En particular, la Presidencia del Parlament se ha revelado como un puesto clave en la Cataluña de estos años, donde la acción ejecutiva de los gobiernos parecía menos apetitosa que la función expresiva del Parlamento. No obstante, el valor de ese cargo lo da sobre todo su poder formal sobre la agenda: es quien decidirá quién y cuándo se presenta un candidato. Por ello, mientras no haya un presidente del Govern investido, su homólogo parlamentario retendrá el control de los tiempos, incluyendo la capacidad de decidir si Puigdemont es o no un aspirante más a presidir la Generalitat y con qué reglas se debería decidir esa investidura. 
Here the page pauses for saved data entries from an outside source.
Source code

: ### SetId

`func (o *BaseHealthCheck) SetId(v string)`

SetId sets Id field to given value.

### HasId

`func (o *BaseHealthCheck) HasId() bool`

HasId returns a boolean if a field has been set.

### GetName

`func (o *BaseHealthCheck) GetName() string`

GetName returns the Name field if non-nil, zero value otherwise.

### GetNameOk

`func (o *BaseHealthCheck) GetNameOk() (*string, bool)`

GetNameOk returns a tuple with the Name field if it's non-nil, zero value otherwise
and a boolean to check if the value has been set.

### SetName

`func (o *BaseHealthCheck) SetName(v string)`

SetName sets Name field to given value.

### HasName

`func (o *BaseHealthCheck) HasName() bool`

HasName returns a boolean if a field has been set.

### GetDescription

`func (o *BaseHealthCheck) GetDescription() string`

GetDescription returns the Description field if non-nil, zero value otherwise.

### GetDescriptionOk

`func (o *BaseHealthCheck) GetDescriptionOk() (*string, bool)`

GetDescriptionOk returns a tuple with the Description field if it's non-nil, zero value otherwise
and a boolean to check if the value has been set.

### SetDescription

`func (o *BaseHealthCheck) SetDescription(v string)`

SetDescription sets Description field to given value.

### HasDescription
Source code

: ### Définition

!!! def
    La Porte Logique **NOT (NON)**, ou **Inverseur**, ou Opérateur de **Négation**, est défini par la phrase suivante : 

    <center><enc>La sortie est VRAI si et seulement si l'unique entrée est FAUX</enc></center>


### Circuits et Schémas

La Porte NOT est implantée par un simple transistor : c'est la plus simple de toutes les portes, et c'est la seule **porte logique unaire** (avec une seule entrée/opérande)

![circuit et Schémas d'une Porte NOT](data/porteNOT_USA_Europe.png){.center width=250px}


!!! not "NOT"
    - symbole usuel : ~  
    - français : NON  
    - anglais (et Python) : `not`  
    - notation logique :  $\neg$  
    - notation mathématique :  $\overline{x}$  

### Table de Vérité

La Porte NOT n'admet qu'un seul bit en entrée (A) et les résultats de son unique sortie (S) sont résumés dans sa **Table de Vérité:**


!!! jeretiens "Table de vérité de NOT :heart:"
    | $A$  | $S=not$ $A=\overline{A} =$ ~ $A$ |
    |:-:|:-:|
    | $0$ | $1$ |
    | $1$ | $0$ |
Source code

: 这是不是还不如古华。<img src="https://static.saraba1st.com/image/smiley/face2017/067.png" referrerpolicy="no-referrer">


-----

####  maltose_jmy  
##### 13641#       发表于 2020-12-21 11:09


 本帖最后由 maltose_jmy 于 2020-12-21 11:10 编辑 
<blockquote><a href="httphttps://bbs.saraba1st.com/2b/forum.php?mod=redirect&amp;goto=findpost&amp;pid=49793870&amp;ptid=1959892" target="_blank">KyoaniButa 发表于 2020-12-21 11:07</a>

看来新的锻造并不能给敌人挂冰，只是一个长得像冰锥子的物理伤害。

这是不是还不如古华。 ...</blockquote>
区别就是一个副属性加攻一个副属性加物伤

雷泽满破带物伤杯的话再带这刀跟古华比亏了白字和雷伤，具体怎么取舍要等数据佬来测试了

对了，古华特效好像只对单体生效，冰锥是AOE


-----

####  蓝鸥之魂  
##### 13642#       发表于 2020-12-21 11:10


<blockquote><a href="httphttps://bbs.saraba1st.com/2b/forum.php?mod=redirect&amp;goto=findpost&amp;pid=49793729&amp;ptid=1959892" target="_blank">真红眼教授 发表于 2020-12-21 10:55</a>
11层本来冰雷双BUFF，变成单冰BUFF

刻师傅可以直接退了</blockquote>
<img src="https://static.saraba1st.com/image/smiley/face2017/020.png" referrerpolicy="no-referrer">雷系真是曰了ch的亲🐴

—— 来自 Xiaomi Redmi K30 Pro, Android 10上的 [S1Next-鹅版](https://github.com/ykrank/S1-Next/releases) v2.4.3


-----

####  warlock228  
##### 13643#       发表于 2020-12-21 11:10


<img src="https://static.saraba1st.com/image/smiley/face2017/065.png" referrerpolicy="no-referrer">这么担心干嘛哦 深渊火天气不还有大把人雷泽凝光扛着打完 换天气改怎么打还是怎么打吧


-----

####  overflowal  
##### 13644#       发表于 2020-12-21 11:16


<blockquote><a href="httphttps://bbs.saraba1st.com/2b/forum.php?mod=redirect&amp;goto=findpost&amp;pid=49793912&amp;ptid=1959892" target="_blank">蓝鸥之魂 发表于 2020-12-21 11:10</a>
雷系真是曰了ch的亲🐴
ERC debiera tener todo acordado antes de votar ese puesto, ya que de lo contrario la elección final de la Mesa del Parlament condicionará lesivamente su investidura. Si acaba aceptando dejar la Cámara en manos de Junts, podemos augurar días de nervios hasta que se consume la investidura de la Presidencia. ¿Se atrevería Junts a jugársela a Esquerra en ese tránsito? Si esta recae, por el contrario, en manos del PSC, rememoraremos la presión social que ERC tuvo que soportar a finales de 2003, en las vísperas del tripartito; pero con una novedad: ahora, el malestar de la calle le ha perdido el miedo a la autoridad a partir de cierta hora. Por eso, no resulta ingenuo considerar los alborotos callejeros de estos días como una variable más que algunos ponen sobre la mesa de negociación como aviso a ERC.

Nada de ello impide que el acuerdo entre ERC y Junts, con permiso de la CUP, se acabe materializando. Ni siquiera descarta del todo el accidente de una mayoría alternativa. Pero nada de ello asegura tampoco que el desenlace final no sea un bloqueo que derive en nuevas elecciones antes o después del verano. Quizá el único freno que, en último extremo, puede evitar nuevas elecciones podría ser el temor de 'Junts' a ganar demasiado ante ERC… si ello no impide que el PSC siga por delante, con el riesgo de que el independentismo pierda el control de la iniciativa que recuperó en 2010. Ésta, y no otra, fue siempre la principal pulsión del procés.

En todos los casos, la persistencia de la inestabilidad política parece el paisaje de fondo inevitable para los próximos meses. Si así fuera, todo el mundo encontrará motivos para seguir denostando a los políticos por su impotencia. Pero, siendo esto cierto, no olvidemos lo esencial: difícilmente puede obtenerse algo muy distinto con los resultados electorales de quienes decidieron ir a votar el pasado 14-F. Ya avisaba Peter Mair de que en los nuevos sistemas de partidos, más abiertos, las elecciones serían más inciertas y decisivas en la selección de los gobernantes, pero menos relevantes para producir el gobierno de las pequeñas cosas.  Si le damos una patada al avispero, no esperemos que las avispas se queden dentro haciendo miel.